For most statisticians this is a hard thing to accept, because noise and variability are practically synonymous in their world. In demand modeling noise is purely that portion of the demand that is not predictable. And the unpredictable part has whatever characteristics happen to be unpredictable. It may frequently be stationary, independent and identically distributed around zero or close to it, but that is just coincidence.
Just for a simple example, say we have 2 years worth of monthly demand and every month the value is exactly 100 units, except for 1 month where the value is 1300 units. In traditional forecasting that 1300 is either removed as an outlier (which is highly likely in this extreme example), in which case the monthly forecast would be a correct 100, but the variability would be severely underestimated, or it would not be identified as an outlier (which is more likely in most realistic cases, where the noise is not as extreme as this example) and the forecast would be the average 150 per month, which is clearly very wrong, but at least the variability will be near-correct too. In demand modeling, say we did not identify the cause of the spike, 1200 of the 1300 would be considered noise; the average of the forecast would be 100; and the total variability would fully include the effect of the spike. So in this simple example, the noise per month averages zero everywhere except for one huge positive spike, clearly not averaging zero overall.
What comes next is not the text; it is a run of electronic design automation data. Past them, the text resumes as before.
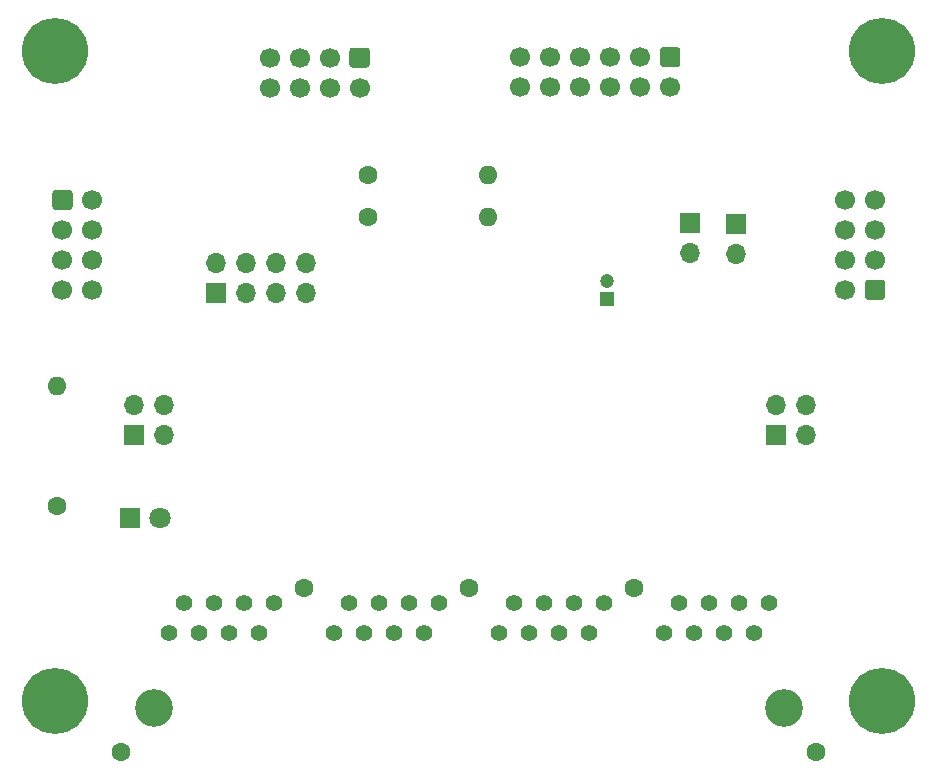
<source format=gbr>
%TF.GenerationSoftware,KiCad,Pcbnew,5.1.10*%
%TF.CreationDate,2021-11-19T19:09:23+01:00*%
%TF.ProjectId,SWITCH_INPUT_BOARD,53574954-4348-45f4-994e-5055545f424f,rev?*%
%TF.SameCoordinates,Original*%
%TF.FileFunction,Soldermask,Bot*%
%TF.FilePolarity,Negative*%
%FSLAX46Y46*%
G04 Gerber Fmt 4.6, Leading zero omitted, Abs format (unit mm)*
G04 Created by KiCad (PCBNEW 5.1.10) date 2021-11-19 19:09:23*
%MOMM*%
%LPD*%
G01*
G04 APERTURE LIST*
%ADD10C,1.600200*%
%ADD11C,3.200400*%
%ADD12C,1.397000*%
%ADD13O,1.700000X1.700000*%
%ADD14R,1.700000X1.700000*%
%ADD15C,1.800000*%
%ADD16R,1.800000X1.800000*%
%ADD17R,1.200000X1.200000*%
%ADD18C,1.200000*%
%ADD19C,5.600000*%
%ADD20C,1.700000*%
%ADD21O,1.600000X1.600000*%
%ADD22C,1.600000*%
G04 APERTURE END LIST*
D10*
%TO.C,J1*%
X162438600Y-124333000D03*
X103561400Y-124333000D03*
D11*
X159670000Y-120650000D03*
X106330000Y-120650000D03*
D10*
X146970000Y-110490000D03*
X133000000Y-110490000D03*
X119030000Y-110490000D03*
D12*
X158400000Y-111760000D03*
X157130000Y-114300000D03*
X155860000Y-111760000D03*
X154590000Y-114300000D03*
X153320000Y-111760000D03*
X152050000Y-114300000D03*
X150780000Y-111760000D03*
X149510000Y-114300000D03*
X144430000Y-111760000D03*
X143160000Y-114300000D03*
X141890000Y-111760000D03*
X140620000Y-114300000D03*
X139350000Y-111760000D03*
X138080000Y-114300000D03*
X136810000Y-111760000D03*
X135540000Y-114300000D03*
X130460000Y-111760000D03*
X129190000Y-114300000D03*
X127920000Y-111760000D03*
X126650000Y-114300000D03*
X125380000Y-111760000D03*
X124110000Y-114300000D03*
X122840000Y-111760000D03*
X121570000Y-114300000D03*
X116490000Y-111760000D03*
X115220000Y-114300000D03*
X113950000Y-111760000D03*
X112680000Y-114300000D03*
X111410000Y-111760000D03*
X110140000Y-114300000D03*
X108870000Y-111760000D03*
X107600000Y-114300000D03*
%TD*%
D13*
%TO.C,JP1*%
X119250000Y-82970000D03*
X119250000Y-85510000D03*
X116710000Y-82970000D03*
X116710000Y-85510000D03*
X114170000Y-82970000D03*
X114170000Y-85510000D03*
X111630000Y-82970000D03*
D14*
X111630000Y-85510000D03*
%TD*%
D13*
%TO.C,JP3*%
X161540000Y-94960000D03*
X161540000Y-97500000D03*
X159000000Y-94960000D03*
D14*
X159000000Y-97500000D03*
%TD*%
D13*
%TO.C,JP2*%
X107190000Y-94960000D03*
X107190000Y-97500000D03*
X104650000Y-94960000D03*
D14*
X104650000Y-97500000D03*
%TD*%
D15*
%TO.C,D1\u002A*%
X106840000Y-104500000D03*
D16*
X104300000Y-104500000D03*
%TD*%
D17*
%TO.C,C1*%
X144700000Y-86000000D03*
D18*
X144700000Y-84500000D03*
%TD*%
D19*
%TO.C,REF\u002A\u002A*%
X168000000Y-65000000D03*
%TD*%
%TO.C,REF\u002A\u002A*%
X98000000Y-65000000D03*
%TD*%
%TO.C,REF\u002A\u002A*%
X98000000Y-120000000D03*
%TD*%
%TO.C,REF\u002A\u002A*%
X168000000Y-120000000D03*
%TD*%
D20*
%TO.C,J2*%
X116130000Y-68090000D03*
X118670000Y-68090000D03*
X121210000Y-68090000D03*
X123750000Y-68090000D03*
X116130000Y-65550000D03*
X118670000Y-65550000D03*
X121210000Y-65550000D03*
G36*
G01*
X123150000Y-64700000D02*
X124350000Y-64700000D01*
G75*
G02*
X124600000Y-64950000I0J-250000D01*
G01*
X124600000Y-66150000D01*
G75*
G02*
X124350000Y-66400000I-250000J0D01*
G01*
X123150000Y-66400000D01*
G75*
G02*
X122900000Y-66150000I0J250000D01*
G01*
X122900000Y-64950000D01*
G75*
G02*
X123150000Y-64700000I250000J0D01*
G01*
G37*
%TD*%
%TO.C,J3*%
G36*
G01*
X97750000Y-78200000D02*
X97750000Y-77000000D01*
G75*
G02*
X98000000Y-76750000I250000J0D01*
G01*
X99200000Y-76750000D01*
G75*
G02*
X99450000Y-77000000I0J-250000D01*
G01*
X99450000Y-78200000D01*
G75*
G02*
X99200000Y-78450000I-250000J0D01*
G01*
X98000000Y-78450000D01*
G75*
G02*
X97750000Y-78200000I0J250000D01*
G01*
G37*
X98600000Y-80140000D03*
X98600000Y-82680000D03*
X98600000Y-85220000D03*
X101140000Y-77600000D03*
X101140000Y-80140000D03*
X101140000Y-82680000D03*
X101140000Y-85220000D03*
%TD*%
%TO.C,J4*%
X164860000Y-77580000D03*
X164860000Y-80120000D03*
X164860000Y-82660000D03*
X164860000Y-85200000D03*
X167400000Y-77580000D03*
X167400000Y-80120000D03*
X167400000Y-82660000D03*
G36*
G01*
X168250000Y-84600000D02*
X168250000Y-85800000D01*
G75*
G02*
X168000000Y-86050000I-250000J0D01*
G01*
X166800000Y-86050000D01*
G75*
G02*
X166550000Y-85800000I0J250000D01*
G01*
X166550000Y-84600000D01*
G75*
G02*
X166800000Y-84350000I250000J0D01*
G01*
X168000000Y-84350000D01*
G75*
G02*
X168250000Y-84600000I0J-250000D01*
G01*
G37*
%TD*%
%TO.C,J5*%
X137350000Y-68040000D03*
X139890000Y-68040000D03*
X142430000Y-68040000D03*
X144970000Y-68040000D03*
X147510000Y-68040000D03*
X150050000Y-68040000D03*
X137350000Y-65500000D03*
X139890000Y-65500000D03*
X142430000Y-65500000D03*
X144970000Y-65500000D03*
X147510000Y-65500000D03*
G36*
G01*
X149450000Y-64650000D02*
X150650000Y-64650000D01*
G75*
G02*
X150900000Y-64900000I0J-250000D01*
G01*
X150900000Y-66100000D01*
G75*
G02*
X150650000Y-66350000I-250000J0D01*
G01*
X149450000Y-66350000D01*
G75*
G02*
X149200000Y-66100000I0J250000D01*
G01*
X149200000Y-64900000D01*
G75*
G02*
X149450000Y-64650000I250000J0D01*
G01*
G37*
%TD*%
D14*
%TO.C,JP4*%
X155635001Y-79605001D03*
D13*
X155635001Y-82145001D03*
%TD*%
D14*
%TO.C,JP5*%
X151700000Y-79550000D03*
D13*
X151700000Y-82090000D03*
%TD*%
D21*
%TO.C,R1*%
X134660000Y-75500000D03*
D22*
X124500000Y-75500000D03*
%TD*%
%TO.C,R2*%
X124500000Y-79000000D03*
D21*
X134660000Y-79000000D03*
%TD*%
%TO.C,R3*%
X98150000Y-93340000D03*
D22*
X98150000Y-103500000D03*
%TD*%
M02*

</source>
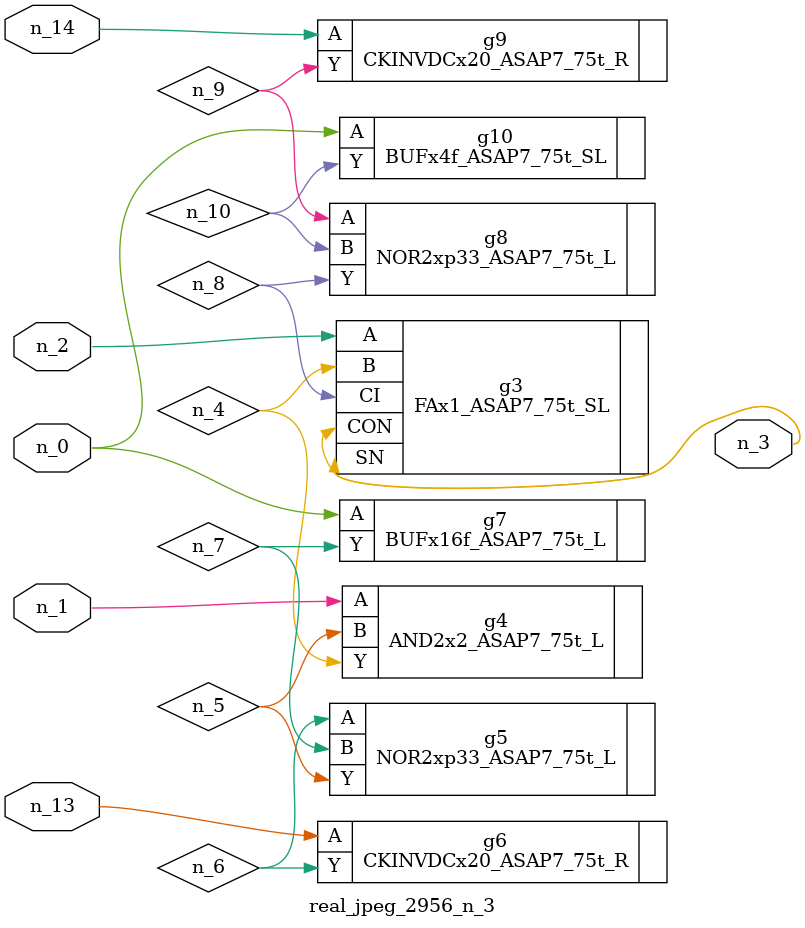
<source format=v>
module real_jpeg_2956_n_3 (n_0, n_1, n_14, n_2, n_13, n_3);

input n_0;
input n_1;
input n_14;
input n_2;
input n_13;

output n_3;

wire n_5;
wire n_4;
wire n_8;
wire n_6;
wire n_7;
wire n_10;
wire n_9;

BUFx16f_ASAP7_75t_L g7 ( 
.A(n_0),
.Y(n_7)
);

BUFx4f_ASAP7_75t_SL g10 ( 
.A(n_0),
.Y(n_10)
);

AND2x2_ASAP7_75t_L g4 ( 
.A(n_1),
.B(n_5),
.Y(n_4)
);

FAx1_ASAP7_75t_SL g3 ( 
.A(n_2),
.B(n_4),
.CI(n_8),
.CON(n_3),
.SN(n_3)
);

NOR2xp33_ASAP7_75t_L g5 ( 
.A(n_6),
.B(n_7),
.Y(n_5)
);

NOR2xp33_ASAP7_75t_L g8 ( 
.A(n_9),
.B(n_10),
.Y(n_8)
);

CKINVDCx20_ASAP7_75t_R g6 ( 
.A(n_13),
.Y(n_6)
);

CKINVDCx20_ASAP7_75t_R g9 ( 
.A(n_14),
.Y(n_9)
);


endmodule
</source>
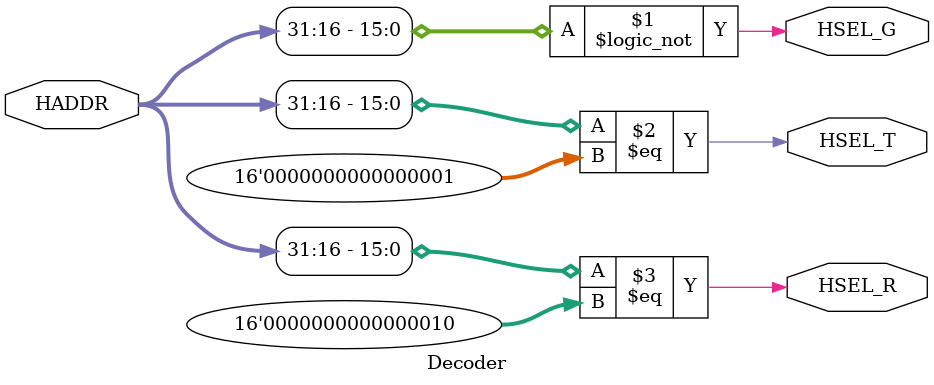
<source format=sv>
`timescale 1ns/1ps

module Decoder(
    input [31:0]    HADDR,
    output          HSEL_G,
    output          HSEL_T,
    output          HSEL_R
);

// Address decode logic for slave selection
assign HSEL_G = (HADDR[31:16] == 16'h0000);  //(32'h0000 0000 -> 32'h0000 FFFF)
assign HSEL_T = (HADDR[31:16] == 16'h0001);  //(32'h0001 0000 -> 32'h0001 FFFF)
assign HSEL_R = (HADDR[31:16] == 16'h0002);  //(32'h0002 0000 -> 32'h0002 FFFF)

endmodule
</source>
How can we view the results?
So demand modeling goes into great detail in identifying all sources of signal and noise. To view the total forecast, all of that - all the various signal contributions and all the various noise contributions - can be combined into one combined range of values per time period, where the mean (i.e. the average) in each period can be shown as a time-dependent line equivalent to how the forecast is represented in traditional forecasting systems. The total variability can be represented in many different ways. A good example is the screenshot of the last figure in the prior blog post.
To represent the forecast at any level of aggregation is a piece of cake. Since it is generated in the highest granularity, it can simply be summed to whatever granularity a user may want to interact with the data. If at any level the user may want to add market intelligence they can do so. How this is then incorporated into the model is explained in detail in part 6.
Similarly, because all the various impacts are determined separately, each can potentially be shown independently or in whatever combination makes sense. For example show a forecast minus promotional lift or inclusive, or just show the promotional lift impact. Many combinations may not make much sense to view in isolation for any practical purpose, so commercial applications may choose to only expose the option for a smaller subset of combinations. This also helps protect the intellectual property of how the model works from competitors. For this reason, signal and noise will likely never be visible in isolation in any commercial application. For practical purposes only the overall variability is of interest, not which part of it is signal versus noise. Those are just needed for the engine to determine the forecast in the most reliable way. Whatever is the resultant overall variability is what matters.
In the end, as a user you will not likely see signal and noise split out in a demand model. As such it is not important to understand in order to use a demand modeling system. However, if you want to know what makes a demand model tick under the hood, this is the essential concept.